The above method has previously been used to decent success at a previous employer, but obviously it’s limited. It does not contain compression and the shell would otherwise be inoperable while a file transfer is taking place. It also relies on the fact that each and every byte is received and is in tact, which isn’t a guarantee that is easily met.
Do the above, but use a known simple transfer library on top of it. I’ve seen Kermit and (X/Z)Modem used in the context of embedded devices. They perform some error checking and light compression on the data, which helps. Nothing preventing a developer from doing simple RLE compression as well!
Unfortunately, I haven’t seen many public implementations of this.
Build a simple framed protocol on top of the UART, where each command is prefixed with a protocol number.
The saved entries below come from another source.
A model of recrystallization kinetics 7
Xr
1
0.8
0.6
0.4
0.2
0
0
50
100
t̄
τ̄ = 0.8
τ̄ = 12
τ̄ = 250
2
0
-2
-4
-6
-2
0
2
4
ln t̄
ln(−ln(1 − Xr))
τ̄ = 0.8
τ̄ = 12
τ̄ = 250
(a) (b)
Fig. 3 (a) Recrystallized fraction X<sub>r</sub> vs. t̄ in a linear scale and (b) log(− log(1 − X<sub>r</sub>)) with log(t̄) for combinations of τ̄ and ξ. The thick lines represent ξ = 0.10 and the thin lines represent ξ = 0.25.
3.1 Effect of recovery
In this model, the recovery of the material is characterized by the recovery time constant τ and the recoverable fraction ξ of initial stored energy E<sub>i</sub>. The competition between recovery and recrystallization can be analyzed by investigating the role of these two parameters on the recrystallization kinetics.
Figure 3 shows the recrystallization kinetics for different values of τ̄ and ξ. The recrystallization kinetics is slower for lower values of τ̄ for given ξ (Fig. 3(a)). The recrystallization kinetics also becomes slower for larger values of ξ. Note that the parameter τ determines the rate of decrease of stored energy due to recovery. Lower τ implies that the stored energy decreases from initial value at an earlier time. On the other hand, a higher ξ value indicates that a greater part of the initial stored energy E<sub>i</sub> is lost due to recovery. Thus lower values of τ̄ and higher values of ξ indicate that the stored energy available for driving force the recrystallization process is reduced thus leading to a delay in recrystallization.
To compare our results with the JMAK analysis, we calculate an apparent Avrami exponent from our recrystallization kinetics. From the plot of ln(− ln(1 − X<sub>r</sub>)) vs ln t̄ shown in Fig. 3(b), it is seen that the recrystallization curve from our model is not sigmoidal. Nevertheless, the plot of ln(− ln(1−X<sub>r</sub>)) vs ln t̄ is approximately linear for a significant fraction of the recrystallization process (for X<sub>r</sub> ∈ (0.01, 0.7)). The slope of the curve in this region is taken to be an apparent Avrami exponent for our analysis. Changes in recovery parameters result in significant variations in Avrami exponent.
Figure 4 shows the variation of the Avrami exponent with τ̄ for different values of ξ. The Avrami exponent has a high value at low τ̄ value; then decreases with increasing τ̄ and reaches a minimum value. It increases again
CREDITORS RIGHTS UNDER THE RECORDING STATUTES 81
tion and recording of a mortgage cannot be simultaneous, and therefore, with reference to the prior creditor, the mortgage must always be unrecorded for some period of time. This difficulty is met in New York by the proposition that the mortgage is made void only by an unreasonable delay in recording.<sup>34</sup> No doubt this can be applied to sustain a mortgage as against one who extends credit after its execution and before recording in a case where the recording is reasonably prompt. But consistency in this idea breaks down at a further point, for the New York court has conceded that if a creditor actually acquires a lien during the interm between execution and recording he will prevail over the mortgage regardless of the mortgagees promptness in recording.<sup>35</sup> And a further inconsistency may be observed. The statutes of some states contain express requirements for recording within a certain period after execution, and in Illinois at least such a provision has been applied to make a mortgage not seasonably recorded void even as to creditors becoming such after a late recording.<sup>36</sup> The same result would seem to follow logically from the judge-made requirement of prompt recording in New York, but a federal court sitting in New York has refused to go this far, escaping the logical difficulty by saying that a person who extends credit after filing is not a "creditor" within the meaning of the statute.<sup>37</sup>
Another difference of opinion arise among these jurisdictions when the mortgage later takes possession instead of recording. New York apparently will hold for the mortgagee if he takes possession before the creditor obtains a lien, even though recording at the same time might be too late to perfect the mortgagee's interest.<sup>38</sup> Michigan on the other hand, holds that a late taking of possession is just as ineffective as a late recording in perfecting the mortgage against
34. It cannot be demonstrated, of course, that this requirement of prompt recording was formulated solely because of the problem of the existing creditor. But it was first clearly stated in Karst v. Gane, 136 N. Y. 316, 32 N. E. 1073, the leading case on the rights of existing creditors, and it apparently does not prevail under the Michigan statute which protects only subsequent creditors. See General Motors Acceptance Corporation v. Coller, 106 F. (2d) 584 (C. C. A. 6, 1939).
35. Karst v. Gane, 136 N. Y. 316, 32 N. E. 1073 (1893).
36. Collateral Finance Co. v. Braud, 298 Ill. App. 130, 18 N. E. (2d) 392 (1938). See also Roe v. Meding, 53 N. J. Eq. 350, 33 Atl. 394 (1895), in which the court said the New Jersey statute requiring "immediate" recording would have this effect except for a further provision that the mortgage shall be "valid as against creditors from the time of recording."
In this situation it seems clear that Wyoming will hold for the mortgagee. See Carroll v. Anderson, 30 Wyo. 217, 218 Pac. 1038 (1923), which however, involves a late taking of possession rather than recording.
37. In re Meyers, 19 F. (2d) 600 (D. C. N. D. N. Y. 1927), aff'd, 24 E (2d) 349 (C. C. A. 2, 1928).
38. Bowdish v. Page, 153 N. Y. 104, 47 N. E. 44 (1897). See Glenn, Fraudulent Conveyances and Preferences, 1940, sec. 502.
Unfortunately, this would make using the shell from a simple serial library quite difficult, but creating a wrapper with PySerial’s Miniterm would not be out of the question.
int cli_cmd_kv_write(int argc, char *argv[]) {
// We expect 3 arguments:
// 1. Command name
// 2. Key
// 3. Value
if (argc != 3) {
shell_put_line("> FAIL,1");
}
const char *key = argv[1];
const char *value = argv[2];
bool result = kv_store_write(key, value, strlen(value));
if (!result) {
shell_put_line("> FAIL,2");
}
shell_put_line("> OK");
return 0;
}
The part that has shell_put_line("> FAIL, 1"); should probably return afterwards otherwise you’ll be accessing past the bounds of the array. The other fail case probably needs to return as afterwards as well, though less serious consequences
Thanks for the excellent post! I would like to use this shell in an open-source project I’m working on right now. It looks like the interrupt github repository is licensed under cc by-sa, which I believe requires attribution. To whom should I accredit these files? “Memfault, Inc.”?
There is an overflow by 1 // off by one error in your first example of console_gets.
int console_gets(char *s, int len) {
char *t = s;
char c;
*t = '\000';
/* read until a <LF> is received */
while ((c = console_getc()) != '\n') {
*t = c; // this overflows when t-s == len
console_putc(c);
if ((t - s) < len) {
t++;
}
/* update end of string with NUL */
*t = '\000'; // this overflows when t-s == len
}
return t - s;
}
Simple example assumption buffer of one length. First char is put at index 0, t - s is then smaller then len, t will be incremented and from that moment on all writes are writing at index 1.
I am having trouble locating the ‘sdk_common.h’ needed to make the executable. I searched the firmware-shell directory for the file and couldn’t find it.
Is there a step I am not understanding in the build process?
p.s. I enjoyed reading your posts so much I bought the dev board you’re using to try out the examples. It’s been a steep learning curve so far, but it’s a good challenge!
$ cd nRF5_SDK_15.3.0_59ac345/
$ find . -name "sdk_common.h"
./components/libraries/util/sdk_common.h
p.s. I enjoyed reading your posts so much I bought the dev board you’re using to try out the examples. It’s been a steep learning curve so far, but it’s a good challenge!
That’s awesome to hear! The nRF52 board is great and easy to use. You won’t be disappointed.
I really enjoyed the tutorial and the code. I believe I found a bug in shell_receive_char:
if (c == '\b') {
s_shell.rx_buffer[--s_shell.rx_size] = '\0';
return;
}
There are no checks for underflow here. When it does underflow, it will corrupt one byte somewhere in memory. After that, the buffer will appear full and will not accept any more characters, locking up the shell indefinitely.